On Thu, 2026-05-14 at 12:38 +0200, Seth via Boost wrote:
> It seems you are referring to optional features.
>
> GitLab can even be self-hosted from official packages, or you
> can compile the community edition from source yourself
>
> # Clone GitLab repository
> sudo -u git -H git clone
>
https://gitlab.com/gitlab-org/gitlab-foss.git -b <X-Y-stable>
> gitlab
>
> Full docs
https://docs.gitlab.com/install/self_compiled/
>
> I may not be fully aware of additional licensing constraints
> so I welcome anyone who has a comparison matrix of
> licensing/hosting/support options.

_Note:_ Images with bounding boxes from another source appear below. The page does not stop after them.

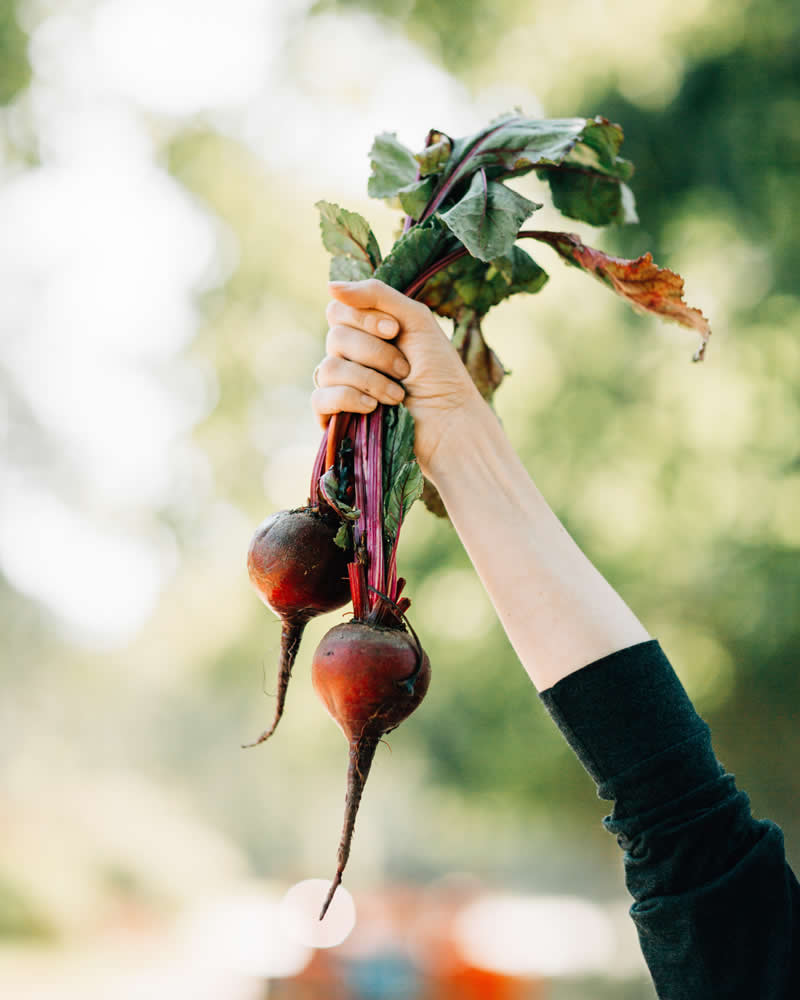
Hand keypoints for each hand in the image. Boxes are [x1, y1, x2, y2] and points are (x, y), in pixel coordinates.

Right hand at [312, 279, 482, 477]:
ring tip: (399, 395)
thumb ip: (376, 295)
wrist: (449, 420)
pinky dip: (348, 399)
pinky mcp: (335, 417)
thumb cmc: (439, 371)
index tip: (395, 330)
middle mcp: (347, 357)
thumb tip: (330, 285)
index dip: (363, 318)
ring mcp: (340, 387)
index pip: (338, 311)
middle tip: (406, 369)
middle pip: (335, 338)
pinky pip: (320, 398)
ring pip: (329, 369)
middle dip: (376, 353)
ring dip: (370, 380)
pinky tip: (373, 407)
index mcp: (363, 333)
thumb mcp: (415, 320)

I know several people who
> self-host GitLab for free.
If you'll accept using Docker or a Docker-compatible runtime,
then it becomes trivial to host, backup, and update GitLab.
https://hub.docker.com/r/gitlab/gitlab-ce
https://docs.gitlab.com/install/docker/installation/#install-gitlab-by-using-docker-compose
The setup to get a running instance is straightforward and can
be done is under 5 minutes. Slightly more involved is setting up
email, any firewalls, configuring the application, and "tuning"
it for performance/resource usage.
Out of the box, a busy instance might use 10-50GB of memory but
this can be managed by configuring task/worker counts, etc.
Some of the default settings are not ideal. It requires a full
comb-through alongside the documentation on first setup, and
then some effort to track "new" settings after each update.
Depending on your bandwidth/storage needs, and whether any small
amount of downtime is acceptible, will add some complexity to
both the setup and backup/update/maintenance aspects.
A complete backup might be trivial if massive files and other
artifacts/images aren't stored in the instance.
Without Docker or compatible tool, it's slightly less turnkey
but still doable for a competent sysadmin. Less intuitive but
important knowledge is most comprehensively documented.
For example, it's critical to update to the latest minor release
before updating to the next major release, and between each
update it's critical to verify that all "background" tasks have
completed. There are more such cases but it's quite manageable.
Just follow the instructions exactly and don't make assumptions.
While GitLab the company is causing a stir at the moment, and
while GitLab the software has become "feature rich" it's still a
decent platform for folks who are used to GitHub the platform.
I've been self-hosting GitLab for myself and companies/projects
for a long time. I don't like where the product is going but I'm
still willing to recommend others at least give it a chance.